Las Vegas Sun

May 3, 2024

Holocaust survivors share tales at Air Force base

Dozens of round tables in the banquet room at Nellis Air Force Base's enlisted men's club were occupied by a sharp contrast of diners.

Space at each table was shared by relatively youthful airmen and airwomen and older civilians.

The military people had their identification numbers etched into the dog tags hanging around their necks.

Many of the older people had their ID numbers carved into their arms and into their memories.

Sharing a noon meal and stories of life experiences at the military installation Tuesday were 55 survivors of the Holocaust, an attempt to exterminate the Jewish people and anyone else who did not conform to Adolph Hitler's vision of the master race.

Entire families were wiped out during the Holocaust between 1933 and 1945. Along with 6 million Jews, millions of homosexuals, Gypsies, Slavs, political dissidents, mentally ill and war prisoners were murdered.

More than 160 of those who survived the slaughter live in Las Vegas and have joined a two-year-old organization called the Holocaust Survivors Group, which is a program of the Jewish Community Center.

Henry Schuster, 72, a retired building contractor, is chairman and organizer of the organization.

Fifty-five of its members attended Tuesday's luncheon as part of a Day of Remembrance -- a day dedicated to keeping alive the memory of the tragedy that is still fresh in the mind of those who experienced it.

During the meal the survivors visited with the young people, most of whom had not been born when the Holocaust took place and probably only knew about it from history books and the media.

However, Tuesday they had the opportunity to hear from those who lived through the experience and want to lay to rest a growing belief in some corners of the world that the Holocaust is a Jewish hoax that never took place.

"Anti-Semitism began in Germany in 1933," recalled Schuster, who was only 7 when the terror began. "We were abused by children, classmates, teachers, people of culture."

In 1935 his father died of a heart attack and later his mother and sister died in a concentration camp.

"Father might have lived, but doctors weren't permitted to treat Jews," Schuster said.

One of his sisters, now a California resident, survived four forced labor camps and four concentration camps.

"I was fortunate," he said. "I was admitted into a Jewish orphanage in Frankfurt, Germany."

In 1939 residents in his orphanage were sent to France.

"We were in Paris the day Germany marched in one end of town. About 100 of us escaped out the southern end," he said.

The orphans hid in southern France till 1941 and then American Quakers brought them to the United States.

After graduating from high school in America, Schuster joined the Army Air Corps in 1944 and in 1945 went to Germany with the occupation forces and then to Paris, where he found his sister.

After returning to the United States he attended college in New York; had a building career in Illinois; went to Southern California where he had a second career in contracting; and then retired in 1993 and moved to Las Vegas.

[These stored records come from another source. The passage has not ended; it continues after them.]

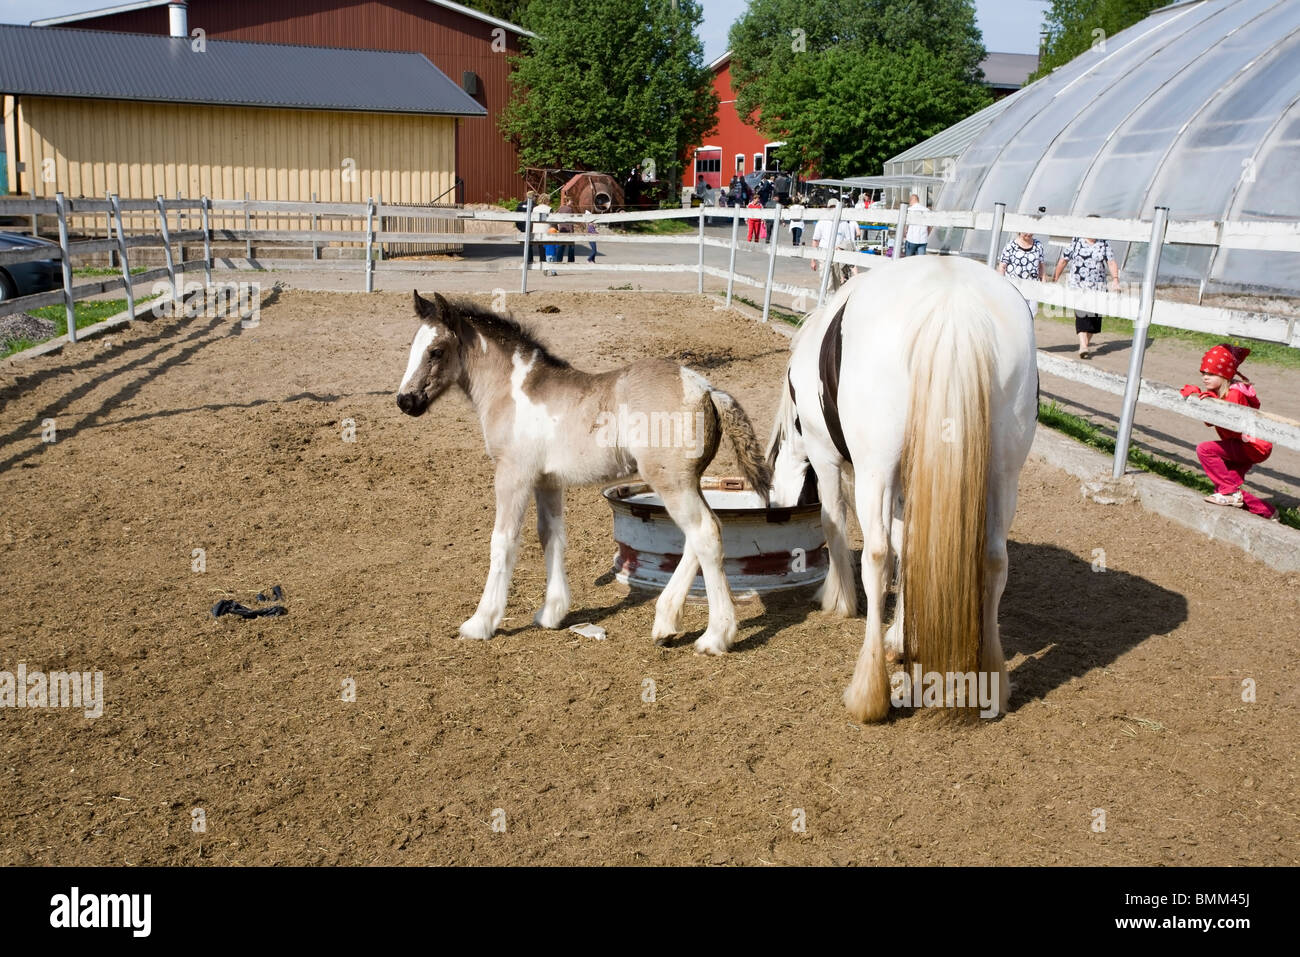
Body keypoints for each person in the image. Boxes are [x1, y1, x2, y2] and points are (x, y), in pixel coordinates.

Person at [1180, 344, 1277, 520]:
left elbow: (1232, 423)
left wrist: (1215, 402)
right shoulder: (1218, 392)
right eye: (1203, 373)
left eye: (1210, 374)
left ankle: (1232, 494)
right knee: (1225, 487)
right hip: (1243, 444)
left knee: (1205, 450)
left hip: (1252, 445)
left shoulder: (1234, 394)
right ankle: (1268, 512)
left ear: (1224, 374)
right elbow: (1210, 422)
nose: (1205, 377)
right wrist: (1202, 400)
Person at [1052, 218, 1119, 358]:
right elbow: (1064, 260)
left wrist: (1115, 280)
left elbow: (1111, 263)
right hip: (1078, 286)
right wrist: (1056, 277)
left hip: (1098, 287)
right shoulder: (1076, 241)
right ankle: (1083, 345)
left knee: (1094, 323)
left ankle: (1084, 345)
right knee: (1082, 316)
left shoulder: (1104, 243)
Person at [996, 229, 1047, 317]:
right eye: (1025, 231)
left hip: (1032, 288)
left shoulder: (1038, 245)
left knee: (1030, 315)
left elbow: (1041, 266)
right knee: (1013, 315)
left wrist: (1043, 282)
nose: (1029, 233)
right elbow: (1002, 267)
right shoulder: (1010, 246)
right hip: (1014, 288)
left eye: (1031, 231)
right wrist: (1002, 284)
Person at [810, 200, 857, 287]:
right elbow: (815, 240)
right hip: (823, 255)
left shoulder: (844, 224)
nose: (833, 210)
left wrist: (841, 248)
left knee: (838, 282)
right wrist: (813, 260)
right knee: (826, 281)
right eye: (831, 208)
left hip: (838, 256)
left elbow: (848, 241)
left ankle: (834, 298)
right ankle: (825, 299)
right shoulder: (821, 222)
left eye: (835, 208)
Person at [904, 192, 930, 257]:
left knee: (908, 260)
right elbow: (929, 226)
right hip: (923, 240)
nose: (909, 203)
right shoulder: (927, 210)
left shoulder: (909, 210)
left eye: (910, 200)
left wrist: (904, 234)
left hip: (911, 239)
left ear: (912, 200)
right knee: (920, 262)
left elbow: (905, 226)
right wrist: (927, 234)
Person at [531, 191, 552, 265]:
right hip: (546, 230)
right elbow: (552, 220)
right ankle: (546, 263)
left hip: (537, 230)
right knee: (548, 249)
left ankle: (542, 261)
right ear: (547, 200)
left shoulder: (535, 208)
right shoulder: (549, 209)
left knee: (541, 248)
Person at [555, 199, 576, 264]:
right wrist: (572, 231)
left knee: (561, 246)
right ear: (568, 201)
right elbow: (570, 221)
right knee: (571, 246)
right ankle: (570, 260)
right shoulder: (569, 209)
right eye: (571, 201)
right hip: (568, 229)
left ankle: (558, 259)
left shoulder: (560, 208)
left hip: (561, 229)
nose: (572, 202)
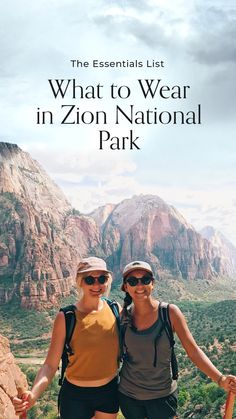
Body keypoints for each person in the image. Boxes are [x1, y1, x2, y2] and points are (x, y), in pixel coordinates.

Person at [118, 260, 236, 419]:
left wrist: (220, 379)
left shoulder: (170, 313)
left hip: (162, 397)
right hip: (129, 397)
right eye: (132, 281)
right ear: (126, 287)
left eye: (145, 280)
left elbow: (193, 351)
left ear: (153, 283)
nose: (139, 286)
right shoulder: (122, 317)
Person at [13, 257, 121, 419]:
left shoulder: (115, 309)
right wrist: (33, 395)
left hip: (108, 391)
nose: (97, 285)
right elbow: (50, 365)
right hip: (75, 396)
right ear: (80, 282)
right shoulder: (66, 317)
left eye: (102, 279)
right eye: (90, 279)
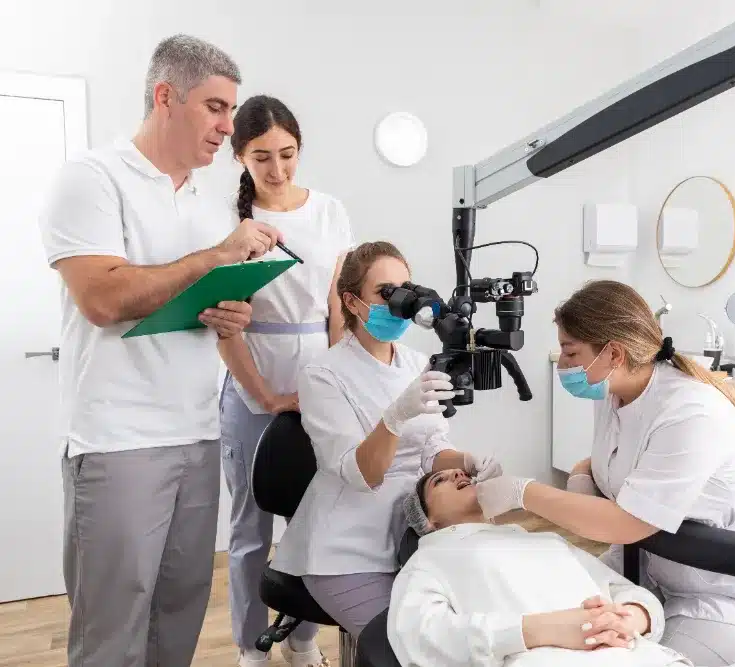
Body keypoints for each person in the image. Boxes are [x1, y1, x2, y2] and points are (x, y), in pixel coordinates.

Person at [37, 35, 284, 667]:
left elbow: (197, 300)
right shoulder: (91, 178)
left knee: (180, 609)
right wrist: (216, 258)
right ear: (165, 96)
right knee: (113, 621)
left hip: (198, 433)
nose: (228, 127)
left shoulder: (207, 201)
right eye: (216, 108)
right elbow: (103, 299)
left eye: (231, 111)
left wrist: (231, 308)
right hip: (118, 439)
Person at [472, 280, 735, 667]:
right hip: (647, 578)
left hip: (723, 597)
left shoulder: (691, 411)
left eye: (571, 352)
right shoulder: (614, 394)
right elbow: (603, 462)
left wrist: (523, 492)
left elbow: (628, 523)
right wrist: (582, 480)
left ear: (613, 353)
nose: (563, 364)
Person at [269, 240, 503, 638]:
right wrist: (393, 418)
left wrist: (465, 460)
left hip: (413, 537)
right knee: (408, 647)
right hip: (345, 549)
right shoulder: (323, 374)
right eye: (385, 293)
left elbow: (431, 451)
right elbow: (361, 474)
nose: (401, 302)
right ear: (353, 302)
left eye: (406, 289)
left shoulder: (417, 363)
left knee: (465, 633)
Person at [218, 94, 353, 667]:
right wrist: (266, 396)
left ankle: (302, 641)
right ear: (240, 157)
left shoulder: (329, 212)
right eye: (261, 158)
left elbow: (336, 306)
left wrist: (344, 378)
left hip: (318, 377)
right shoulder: (230, 221)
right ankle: (252, 648)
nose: (277, 170)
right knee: (250, 530)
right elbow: (225, 322)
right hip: (251, 376)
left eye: (288, 154)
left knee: (316, 521)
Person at [388, 469, 735, 667]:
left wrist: (633, 619)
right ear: (429, 520)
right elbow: (420, 637)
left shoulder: (541, 540)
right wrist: (540, 630)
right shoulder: (428, 560)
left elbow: (627, 592)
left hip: (633, 654)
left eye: (461, 474)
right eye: (440, 480)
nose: (459, 476)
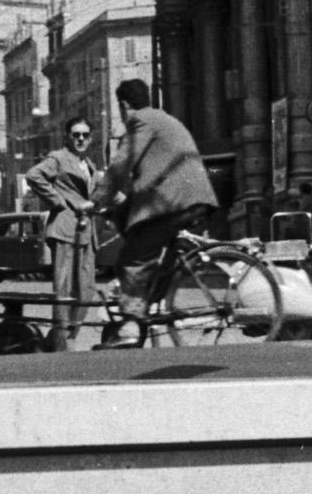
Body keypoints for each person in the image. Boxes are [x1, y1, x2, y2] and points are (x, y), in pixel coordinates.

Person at [98, 76, 219, 346]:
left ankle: (130, 325)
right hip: (193, 198)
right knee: (156, 259)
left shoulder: (141, 120)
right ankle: (147, 310)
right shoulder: (165, 119)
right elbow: (148, 171)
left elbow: (121, 166)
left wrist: (96, 201)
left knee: (133, 258)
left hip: (172, 202)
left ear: (124, 105)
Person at [23, 113, 99, 351]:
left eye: (85, 135)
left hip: (86, 233)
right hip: (65, 230)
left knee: (86, 289)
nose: (80, 139)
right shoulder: (58, 158)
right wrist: (59, 202)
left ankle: (63, 336)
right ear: (67, 137)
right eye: (76, 135)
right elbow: (33, 175)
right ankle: (62, 343)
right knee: (64, 290)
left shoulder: (89, 165)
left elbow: (94, 195)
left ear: (91, 138)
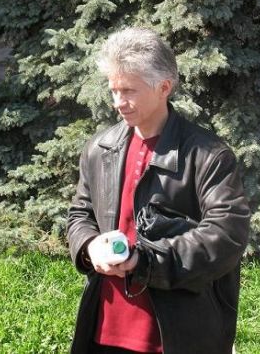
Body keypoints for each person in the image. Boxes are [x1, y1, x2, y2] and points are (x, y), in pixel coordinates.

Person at [67, 27, 250, 354]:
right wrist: (90, 246)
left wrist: (145, 260)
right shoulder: (100, 148)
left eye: (128, 91)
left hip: (177, 333)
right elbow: (80, 214)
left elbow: (226, 236)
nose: (118, 102)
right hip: (105, 326)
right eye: (113, 90)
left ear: (164, 87)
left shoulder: (208, 155)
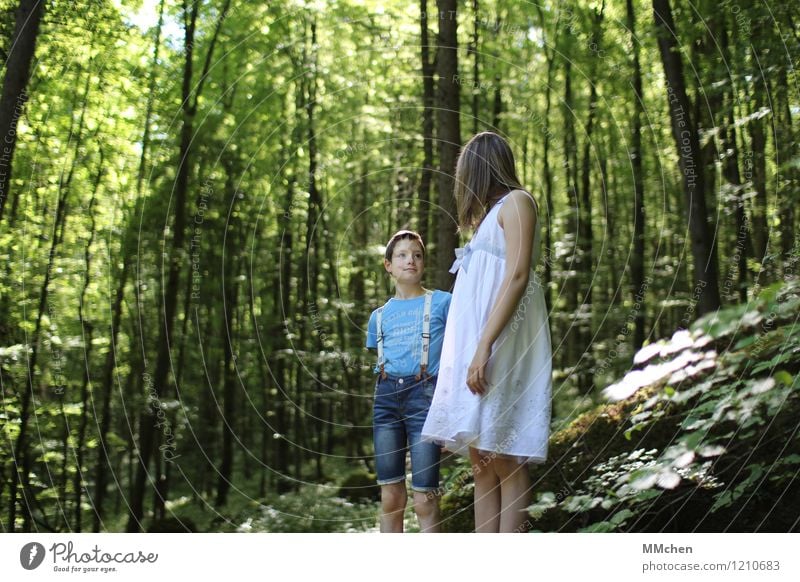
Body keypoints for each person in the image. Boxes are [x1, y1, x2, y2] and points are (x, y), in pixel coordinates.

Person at [421, 131, 553, 533]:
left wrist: (483, 346)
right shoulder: (482, 226)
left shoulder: (517, 202)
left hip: (501, 344)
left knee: (506, 457)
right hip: (477, 349)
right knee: (481, 462)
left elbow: (516, 275)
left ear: (478, 169)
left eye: (464, 173)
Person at [365, 230, 452, 532]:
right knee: (390, 496)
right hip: (386, 401)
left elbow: (460, 355)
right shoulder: (378, 316)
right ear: (388, 265)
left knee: (425, 498)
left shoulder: (443, 303)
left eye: (417, 255)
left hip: (426, 399)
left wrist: (451, 415)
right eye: (401, 255)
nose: (410, 261)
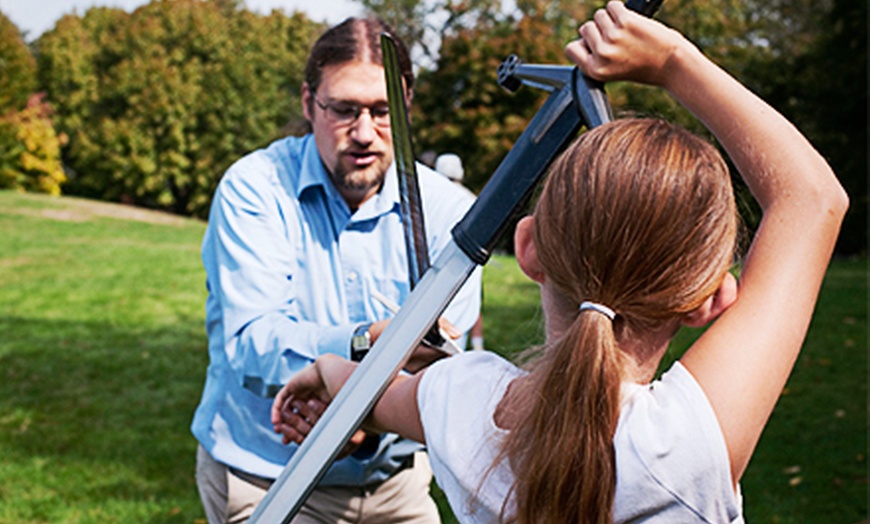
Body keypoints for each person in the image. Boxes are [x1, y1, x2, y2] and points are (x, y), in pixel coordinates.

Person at [271, 3, 848, 523]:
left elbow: (377, 393)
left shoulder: (461, 402)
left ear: (528, 249)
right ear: (713, 299)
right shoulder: (687, 444)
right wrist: (674, 61)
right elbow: (812, 199)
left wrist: (324, 371)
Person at [191, 16, 482, 524]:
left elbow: (444, 363)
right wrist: (370, 341)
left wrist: (360, 421)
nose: (364, 133)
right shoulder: (255, 189)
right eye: (344, 110)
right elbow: (253, 340)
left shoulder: (451, 214)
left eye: (382, 110)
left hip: (395, 485)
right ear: (309, 103)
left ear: (407, 104)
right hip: (267, 477)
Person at [434, 152, 485, 350]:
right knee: (471, 301)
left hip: (443, 263)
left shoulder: (435, 196)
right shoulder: (470, 198)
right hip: (468, 261)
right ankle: (475, 345)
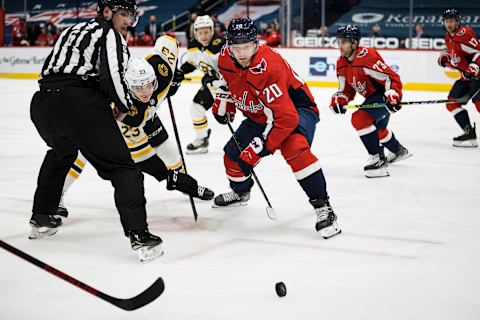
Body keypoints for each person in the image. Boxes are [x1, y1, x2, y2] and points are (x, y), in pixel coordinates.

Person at [29, 0, 163, 262]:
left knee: (61, 153)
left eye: (131, 17)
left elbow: (52, 69)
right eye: (123, 14)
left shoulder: (71, 31)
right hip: (78, 104)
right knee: (124, 168)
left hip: (43, 104)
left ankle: (42, 218)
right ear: (106, 12)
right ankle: (139, 236)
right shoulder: (110, 34)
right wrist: (123, 106)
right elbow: (112, 74)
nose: (127, 22)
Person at [211, 18, 341, 238]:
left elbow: (285, 118)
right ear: (228, 46)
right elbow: (230, 81)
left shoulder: (269, 66)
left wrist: (262, 147)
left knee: (295, 148)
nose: (242, 53)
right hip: (260, 114)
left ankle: (323, 207)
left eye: (247, 47)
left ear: (256, 43)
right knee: (232, 156)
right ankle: (241, 193)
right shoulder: (224, 58)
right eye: (236, 47)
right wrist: (226, 101)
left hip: (297, 110)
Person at [56, 36, 214, 217]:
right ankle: (56, 194)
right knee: (81, 154)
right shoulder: (119, 103)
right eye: (139, 88)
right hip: (116, 126)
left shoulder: (160, 71)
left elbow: (167, 44)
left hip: (149, 117)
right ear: (128, 87)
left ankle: (184, 184)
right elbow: (142, 156)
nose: (146, 92)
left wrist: (173, 81)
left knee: (171, 153)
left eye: (149, 85)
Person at [330, 25, 411, 178]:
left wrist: (393, 95)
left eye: (344, 42)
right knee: (378, 130)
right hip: (371, 98)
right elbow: (346, 89)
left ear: (354, 43)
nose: (340, 46)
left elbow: (390, 77)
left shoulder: (367, 57)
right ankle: (398, 150)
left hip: (385, 96)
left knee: (360, 119)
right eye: (338, 41)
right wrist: (340, 99)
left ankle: (378, 159)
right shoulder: (341, 63)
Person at [179, 15, 225, 154]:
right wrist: (179, 72)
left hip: (230, 86)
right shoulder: (194, 46)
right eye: (200, 32)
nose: (203, 36)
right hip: (213, 86)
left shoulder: (221, 44)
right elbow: (193, 63)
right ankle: (202, 138)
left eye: (206, 32)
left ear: (212, 31)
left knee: (250, 111)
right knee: (196, 108)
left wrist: (217, 77)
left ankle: (271, 133)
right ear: (195, 33)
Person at [438, 8, 480, 147]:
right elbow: (451, 52)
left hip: (477, 76)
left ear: (457, 22)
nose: (449, 24)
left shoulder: (465, 33)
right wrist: (444, 56)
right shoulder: (448, 36)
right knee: (452, 103)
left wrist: (473, 67)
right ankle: (469, 133)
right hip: (465, 77)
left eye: (451, 21)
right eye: (446, 21)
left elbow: (478, 52)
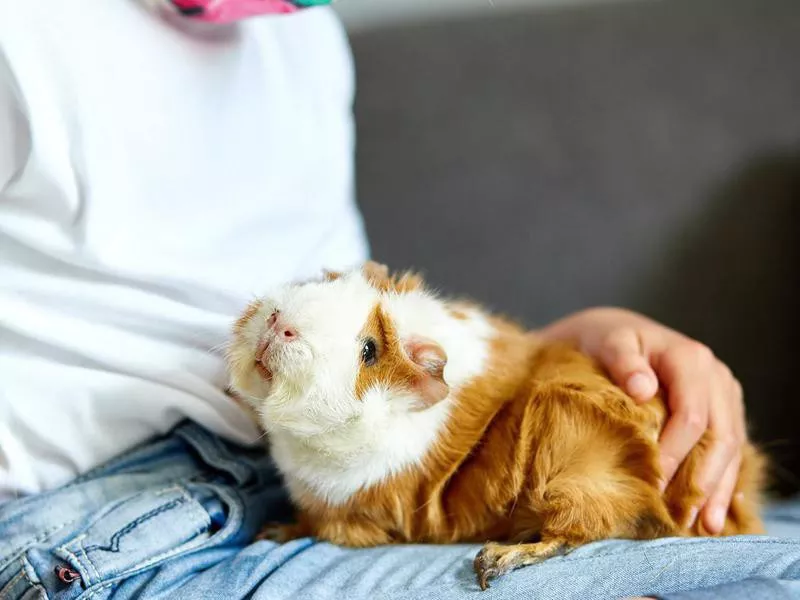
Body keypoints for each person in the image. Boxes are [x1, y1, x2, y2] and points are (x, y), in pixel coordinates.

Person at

He said most of the members of the survivors organization are from Los Angeles. After lunch, three of the Holocaust survivors spoke briefly to the audience about their experiences.

Harold Blitzer, Ernest Ostreicher and Meta Dorn talked about events common among most of the survivors.

Blitzer, 71, was sent to a farm in Denmark at the age of 13 in 1940, but he was there only two months before German troops entered the country.

He stayed on the farm for two years, then one morning before dawn he and 150 other Jews were rounded up and placed in cattle cars and shipped to Camp Terezin, a ghetto built specifically for them.

"One street was like a movie set for when inspectors came by to see how we lived," Blitzer said.

Then he was sent to a work camp where he became ill but was saved by a doctor at the camp who had been awarded the Noble Prize and happened to be a pediatrician.

Ostreicher, 72, was a Hungarian Jew whose entire family -- mother, father, three sisters, grandmother, aunts and uncles -- died in camps.

He was crowded into a cattle car and taken to Auschwitz, where he saw the tall chimneys that marked the crematoriums where those who had been gassed were then cremated.

Ostreicher survived several death marches during the closing months of the war, when German troops were taking them as far from approaching American and Russian forces as possible.

"I want to take this opportunity to thank American War veterans and the United States for bringing me to this country and making me a citizen," he told the audience. "I am very happy to be here. Thank you again. Thank you USA America."

Meta Dorn, an only child, was the daughter of a successful business couple who owned a recycling plant in Hamburg, Germany.

In 1938 the German government took over Jewish businesses and jailed many of their owners, who bought their way to freedom.

Dorn's father wanted to take his family to America, but before he could get his visa he was deported to a ghetto in Poland, where he died of tuberculosis.

Schuster said the Holocaust Survivors Group was formed for many reasons, including to provide a speakers bureau to make speakers available at schools and civic organization; to work with German attorneys to get reparation; to work with the Nevada Insurance Commission to get delayed insurance payments due survivors; and to help "Schindler's List" director Steven Spielberg keep the reality of the Holocaust alive by recording the experiences of the survivors.

But perhaps one of the most important reasons for its existence is to provide a support group, which has become a family that in some small way replaces the families lost by the survivors, Schuster said.